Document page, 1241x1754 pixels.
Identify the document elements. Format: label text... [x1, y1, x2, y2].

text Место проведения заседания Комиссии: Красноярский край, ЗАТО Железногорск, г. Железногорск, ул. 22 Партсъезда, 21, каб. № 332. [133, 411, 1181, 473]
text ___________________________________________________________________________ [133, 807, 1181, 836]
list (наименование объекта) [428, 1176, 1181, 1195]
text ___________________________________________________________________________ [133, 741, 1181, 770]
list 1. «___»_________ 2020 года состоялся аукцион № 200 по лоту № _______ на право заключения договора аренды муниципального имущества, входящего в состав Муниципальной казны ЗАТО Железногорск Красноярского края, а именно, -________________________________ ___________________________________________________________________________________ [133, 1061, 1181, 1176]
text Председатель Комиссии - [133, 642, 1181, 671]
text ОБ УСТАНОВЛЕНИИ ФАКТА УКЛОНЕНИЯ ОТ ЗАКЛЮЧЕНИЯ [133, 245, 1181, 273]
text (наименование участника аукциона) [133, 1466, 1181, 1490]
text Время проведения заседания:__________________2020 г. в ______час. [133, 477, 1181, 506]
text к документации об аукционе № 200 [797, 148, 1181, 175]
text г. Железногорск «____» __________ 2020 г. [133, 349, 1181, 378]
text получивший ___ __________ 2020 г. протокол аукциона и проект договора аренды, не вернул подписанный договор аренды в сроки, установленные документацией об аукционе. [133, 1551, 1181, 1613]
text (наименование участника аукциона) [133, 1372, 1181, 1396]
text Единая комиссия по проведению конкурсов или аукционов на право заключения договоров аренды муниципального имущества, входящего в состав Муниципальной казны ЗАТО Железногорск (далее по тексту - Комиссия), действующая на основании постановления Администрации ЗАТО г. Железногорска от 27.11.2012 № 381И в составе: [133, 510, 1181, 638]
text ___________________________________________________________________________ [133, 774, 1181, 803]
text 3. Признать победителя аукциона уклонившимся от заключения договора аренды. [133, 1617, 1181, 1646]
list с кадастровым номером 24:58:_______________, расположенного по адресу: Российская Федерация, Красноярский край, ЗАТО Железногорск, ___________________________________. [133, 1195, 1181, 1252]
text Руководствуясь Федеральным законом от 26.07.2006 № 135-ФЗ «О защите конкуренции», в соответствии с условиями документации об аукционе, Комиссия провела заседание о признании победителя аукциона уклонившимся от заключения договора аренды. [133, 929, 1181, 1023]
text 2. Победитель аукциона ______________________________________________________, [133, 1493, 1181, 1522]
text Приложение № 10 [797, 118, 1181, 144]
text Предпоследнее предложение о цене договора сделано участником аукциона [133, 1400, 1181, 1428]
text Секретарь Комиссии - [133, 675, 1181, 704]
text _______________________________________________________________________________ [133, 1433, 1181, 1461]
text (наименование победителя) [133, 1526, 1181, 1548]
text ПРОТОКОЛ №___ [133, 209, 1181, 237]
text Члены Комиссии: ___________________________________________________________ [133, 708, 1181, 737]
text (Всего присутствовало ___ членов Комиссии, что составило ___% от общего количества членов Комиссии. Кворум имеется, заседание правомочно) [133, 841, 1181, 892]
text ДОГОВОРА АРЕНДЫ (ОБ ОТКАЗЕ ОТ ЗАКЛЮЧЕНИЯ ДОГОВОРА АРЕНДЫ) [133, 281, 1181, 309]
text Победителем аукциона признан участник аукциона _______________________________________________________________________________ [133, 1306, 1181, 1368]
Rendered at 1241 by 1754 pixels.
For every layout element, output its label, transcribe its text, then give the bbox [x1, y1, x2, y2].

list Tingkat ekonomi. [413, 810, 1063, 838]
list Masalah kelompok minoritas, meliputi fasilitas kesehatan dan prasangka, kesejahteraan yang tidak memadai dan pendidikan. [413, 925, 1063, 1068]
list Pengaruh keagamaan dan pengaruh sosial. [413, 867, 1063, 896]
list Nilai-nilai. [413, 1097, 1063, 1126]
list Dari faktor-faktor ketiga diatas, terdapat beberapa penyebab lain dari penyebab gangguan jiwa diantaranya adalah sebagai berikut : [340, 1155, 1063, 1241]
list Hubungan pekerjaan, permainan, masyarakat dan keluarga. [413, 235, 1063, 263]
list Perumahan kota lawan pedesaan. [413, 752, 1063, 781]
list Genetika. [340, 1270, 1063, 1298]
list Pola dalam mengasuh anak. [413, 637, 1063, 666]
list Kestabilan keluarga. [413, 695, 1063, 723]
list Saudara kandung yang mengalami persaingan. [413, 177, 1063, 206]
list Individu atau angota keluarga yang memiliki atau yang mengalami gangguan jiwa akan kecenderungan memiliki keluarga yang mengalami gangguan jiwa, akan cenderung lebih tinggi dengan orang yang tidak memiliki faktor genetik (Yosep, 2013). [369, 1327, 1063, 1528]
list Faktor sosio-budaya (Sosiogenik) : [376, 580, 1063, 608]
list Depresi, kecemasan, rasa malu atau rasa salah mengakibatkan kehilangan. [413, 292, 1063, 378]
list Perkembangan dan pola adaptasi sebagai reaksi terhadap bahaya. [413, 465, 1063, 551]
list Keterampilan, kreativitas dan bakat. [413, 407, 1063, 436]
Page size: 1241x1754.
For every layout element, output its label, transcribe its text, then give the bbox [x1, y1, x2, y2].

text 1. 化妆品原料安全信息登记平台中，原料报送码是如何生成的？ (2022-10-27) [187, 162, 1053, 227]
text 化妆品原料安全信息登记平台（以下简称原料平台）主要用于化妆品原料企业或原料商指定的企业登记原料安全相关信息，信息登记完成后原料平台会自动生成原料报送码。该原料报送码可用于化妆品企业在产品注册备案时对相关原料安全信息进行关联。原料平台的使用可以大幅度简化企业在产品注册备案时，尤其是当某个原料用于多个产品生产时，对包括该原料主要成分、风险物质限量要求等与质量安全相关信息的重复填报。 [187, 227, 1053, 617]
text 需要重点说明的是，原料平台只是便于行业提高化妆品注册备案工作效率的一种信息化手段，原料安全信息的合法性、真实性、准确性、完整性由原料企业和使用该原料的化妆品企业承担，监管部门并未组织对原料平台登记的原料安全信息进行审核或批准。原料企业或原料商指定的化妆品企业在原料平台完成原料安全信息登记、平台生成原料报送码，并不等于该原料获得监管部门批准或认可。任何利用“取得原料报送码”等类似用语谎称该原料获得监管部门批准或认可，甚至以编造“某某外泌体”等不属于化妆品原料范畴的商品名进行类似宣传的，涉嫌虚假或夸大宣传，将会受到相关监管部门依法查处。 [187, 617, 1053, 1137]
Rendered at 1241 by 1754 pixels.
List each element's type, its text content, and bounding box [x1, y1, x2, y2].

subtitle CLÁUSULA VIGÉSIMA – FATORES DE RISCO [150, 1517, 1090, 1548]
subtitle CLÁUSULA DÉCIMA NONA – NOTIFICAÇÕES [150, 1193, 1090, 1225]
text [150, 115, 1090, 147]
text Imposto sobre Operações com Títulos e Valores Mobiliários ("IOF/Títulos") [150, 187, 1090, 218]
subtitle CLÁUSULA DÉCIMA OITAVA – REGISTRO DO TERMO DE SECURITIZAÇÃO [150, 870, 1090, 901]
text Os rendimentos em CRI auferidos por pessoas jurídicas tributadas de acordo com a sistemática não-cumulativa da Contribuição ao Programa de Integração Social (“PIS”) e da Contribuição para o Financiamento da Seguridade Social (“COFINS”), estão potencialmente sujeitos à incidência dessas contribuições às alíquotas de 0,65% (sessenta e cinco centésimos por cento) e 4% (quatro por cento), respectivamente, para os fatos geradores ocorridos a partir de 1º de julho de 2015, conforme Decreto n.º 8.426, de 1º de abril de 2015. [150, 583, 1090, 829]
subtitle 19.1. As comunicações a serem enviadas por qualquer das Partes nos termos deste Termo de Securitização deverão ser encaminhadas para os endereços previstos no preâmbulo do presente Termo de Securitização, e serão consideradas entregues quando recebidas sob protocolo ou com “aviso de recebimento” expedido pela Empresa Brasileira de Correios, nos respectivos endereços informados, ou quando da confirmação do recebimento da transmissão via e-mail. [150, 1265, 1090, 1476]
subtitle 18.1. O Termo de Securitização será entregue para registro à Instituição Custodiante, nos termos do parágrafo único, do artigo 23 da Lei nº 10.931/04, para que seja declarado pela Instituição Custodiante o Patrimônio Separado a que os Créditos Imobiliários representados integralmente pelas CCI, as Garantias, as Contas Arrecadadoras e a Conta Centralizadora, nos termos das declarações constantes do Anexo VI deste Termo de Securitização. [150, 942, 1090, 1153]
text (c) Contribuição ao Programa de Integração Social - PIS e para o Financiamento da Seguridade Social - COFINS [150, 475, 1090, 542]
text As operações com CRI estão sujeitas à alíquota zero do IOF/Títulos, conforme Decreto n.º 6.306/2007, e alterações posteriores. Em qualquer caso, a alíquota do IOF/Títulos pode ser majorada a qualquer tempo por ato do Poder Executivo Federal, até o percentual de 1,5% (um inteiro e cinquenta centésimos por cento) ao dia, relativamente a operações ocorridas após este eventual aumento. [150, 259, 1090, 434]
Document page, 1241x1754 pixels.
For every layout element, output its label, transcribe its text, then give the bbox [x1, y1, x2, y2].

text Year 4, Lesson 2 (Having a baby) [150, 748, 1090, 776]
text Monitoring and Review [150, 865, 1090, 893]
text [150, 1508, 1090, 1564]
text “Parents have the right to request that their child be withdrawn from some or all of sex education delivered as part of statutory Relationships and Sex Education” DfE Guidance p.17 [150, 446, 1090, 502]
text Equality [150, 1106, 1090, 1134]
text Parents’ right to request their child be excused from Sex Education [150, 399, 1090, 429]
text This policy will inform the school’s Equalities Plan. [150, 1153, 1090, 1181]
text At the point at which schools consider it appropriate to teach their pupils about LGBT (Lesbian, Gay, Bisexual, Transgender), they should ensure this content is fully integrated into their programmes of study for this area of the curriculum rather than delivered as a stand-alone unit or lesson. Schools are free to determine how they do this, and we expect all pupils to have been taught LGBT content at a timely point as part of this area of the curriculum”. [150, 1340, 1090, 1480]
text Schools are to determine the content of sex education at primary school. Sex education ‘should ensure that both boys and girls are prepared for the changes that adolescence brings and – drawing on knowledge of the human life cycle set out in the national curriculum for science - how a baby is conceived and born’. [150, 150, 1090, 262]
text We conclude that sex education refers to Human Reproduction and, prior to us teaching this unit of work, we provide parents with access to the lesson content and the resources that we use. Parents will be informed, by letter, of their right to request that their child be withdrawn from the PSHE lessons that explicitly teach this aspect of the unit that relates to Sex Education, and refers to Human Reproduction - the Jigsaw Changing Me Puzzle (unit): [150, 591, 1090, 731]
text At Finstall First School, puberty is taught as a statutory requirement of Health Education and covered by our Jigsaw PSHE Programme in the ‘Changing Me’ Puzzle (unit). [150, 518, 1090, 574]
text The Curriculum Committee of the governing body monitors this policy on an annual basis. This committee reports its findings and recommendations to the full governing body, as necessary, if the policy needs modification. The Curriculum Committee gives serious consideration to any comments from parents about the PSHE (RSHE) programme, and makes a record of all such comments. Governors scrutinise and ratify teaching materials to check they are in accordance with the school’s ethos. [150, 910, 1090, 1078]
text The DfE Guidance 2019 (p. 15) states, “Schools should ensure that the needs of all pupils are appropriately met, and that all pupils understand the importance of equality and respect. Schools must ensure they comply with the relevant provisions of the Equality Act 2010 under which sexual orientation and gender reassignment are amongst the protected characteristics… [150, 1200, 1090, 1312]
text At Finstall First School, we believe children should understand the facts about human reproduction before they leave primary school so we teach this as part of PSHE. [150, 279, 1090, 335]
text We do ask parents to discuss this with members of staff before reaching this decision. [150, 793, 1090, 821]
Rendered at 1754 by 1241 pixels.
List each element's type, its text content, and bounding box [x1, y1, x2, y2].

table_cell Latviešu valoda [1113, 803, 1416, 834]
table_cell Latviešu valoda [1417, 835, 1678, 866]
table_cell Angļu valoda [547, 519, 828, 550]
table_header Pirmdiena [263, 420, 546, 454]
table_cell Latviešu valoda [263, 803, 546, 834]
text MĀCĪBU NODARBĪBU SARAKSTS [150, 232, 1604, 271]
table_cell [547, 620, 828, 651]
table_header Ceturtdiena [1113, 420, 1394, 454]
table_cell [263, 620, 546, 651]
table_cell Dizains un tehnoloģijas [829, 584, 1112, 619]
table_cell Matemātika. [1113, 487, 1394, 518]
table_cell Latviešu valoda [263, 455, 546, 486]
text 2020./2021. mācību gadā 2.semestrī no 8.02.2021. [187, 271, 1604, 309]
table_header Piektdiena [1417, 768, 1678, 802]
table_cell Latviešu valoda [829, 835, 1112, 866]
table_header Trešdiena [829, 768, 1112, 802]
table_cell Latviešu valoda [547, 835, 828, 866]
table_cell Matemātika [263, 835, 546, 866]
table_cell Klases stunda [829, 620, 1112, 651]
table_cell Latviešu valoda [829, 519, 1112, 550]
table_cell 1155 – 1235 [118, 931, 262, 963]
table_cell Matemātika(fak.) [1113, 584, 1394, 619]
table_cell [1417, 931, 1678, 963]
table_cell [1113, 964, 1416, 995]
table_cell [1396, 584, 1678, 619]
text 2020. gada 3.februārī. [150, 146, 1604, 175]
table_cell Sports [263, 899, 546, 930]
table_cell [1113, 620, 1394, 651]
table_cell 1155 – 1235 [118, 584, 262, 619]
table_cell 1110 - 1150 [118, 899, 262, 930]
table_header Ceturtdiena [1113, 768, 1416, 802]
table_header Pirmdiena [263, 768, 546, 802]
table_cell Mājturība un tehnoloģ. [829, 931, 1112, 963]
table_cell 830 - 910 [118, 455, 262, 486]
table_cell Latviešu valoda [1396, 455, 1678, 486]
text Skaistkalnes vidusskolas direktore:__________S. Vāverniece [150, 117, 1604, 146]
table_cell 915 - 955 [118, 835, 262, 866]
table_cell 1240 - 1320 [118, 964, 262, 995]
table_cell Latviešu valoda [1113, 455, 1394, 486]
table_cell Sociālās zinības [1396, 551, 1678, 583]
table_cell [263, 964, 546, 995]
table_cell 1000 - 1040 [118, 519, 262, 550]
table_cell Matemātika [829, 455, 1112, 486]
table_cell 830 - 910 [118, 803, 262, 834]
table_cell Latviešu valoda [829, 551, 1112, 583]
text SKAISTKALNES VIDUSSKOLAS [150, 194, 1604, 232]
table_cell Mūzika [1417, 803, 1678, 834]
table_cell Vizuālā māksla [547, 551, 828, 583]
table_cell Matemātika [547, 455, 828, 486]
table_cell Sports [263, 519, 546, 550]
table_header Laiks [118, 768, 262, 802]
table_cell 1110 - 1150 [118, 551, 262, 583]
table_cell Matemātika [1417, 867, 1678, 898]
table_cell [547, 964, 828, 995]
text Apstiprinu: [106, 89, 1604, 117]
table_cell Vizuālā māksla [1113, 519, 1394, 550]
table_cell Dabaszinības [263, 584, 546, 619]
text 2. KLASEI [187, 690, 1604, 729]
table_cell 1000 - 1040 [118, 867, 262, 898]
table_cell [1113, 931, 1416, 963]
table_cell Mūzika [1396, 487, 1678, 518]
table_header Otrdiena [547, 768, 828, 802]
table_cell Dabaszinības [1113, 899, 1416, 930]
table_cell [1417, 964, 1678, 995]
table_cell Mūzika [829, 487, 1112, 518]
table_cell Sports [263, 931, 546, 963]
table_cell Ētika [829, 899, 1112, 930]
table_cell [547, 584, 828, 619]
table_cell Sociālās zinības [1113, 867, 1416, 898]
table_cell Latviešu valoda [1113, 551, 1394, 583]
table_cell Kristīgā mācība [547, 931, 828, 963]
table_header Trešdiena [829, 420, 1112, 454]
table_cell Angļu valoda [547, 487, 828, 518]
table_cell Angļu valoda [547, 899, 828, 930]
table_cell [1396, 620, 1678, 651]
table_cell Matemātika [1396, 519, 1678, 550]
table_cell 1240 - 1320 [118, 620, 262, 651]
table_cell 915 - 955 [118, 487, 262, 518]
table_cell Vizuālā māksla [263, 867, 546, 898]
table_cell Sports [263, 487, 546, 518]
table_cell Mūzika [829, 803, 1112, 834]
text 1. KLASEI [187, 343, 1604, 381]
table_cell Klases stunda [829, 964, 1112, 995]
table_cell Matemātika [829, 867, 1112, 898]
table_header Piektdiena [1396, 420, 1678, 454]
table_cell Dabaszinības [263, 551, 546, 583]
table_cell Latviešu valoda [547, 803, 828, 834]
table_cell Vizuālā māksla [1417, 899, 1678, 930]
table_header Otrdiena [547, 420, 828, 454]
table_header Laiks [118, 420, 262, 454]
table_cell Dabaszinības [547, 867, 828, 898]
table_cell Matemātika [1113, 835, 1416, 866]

### Prompt:
Nothing but a number is wanted here: the count of lines in the listing with the word "заседания".

### Your response:
2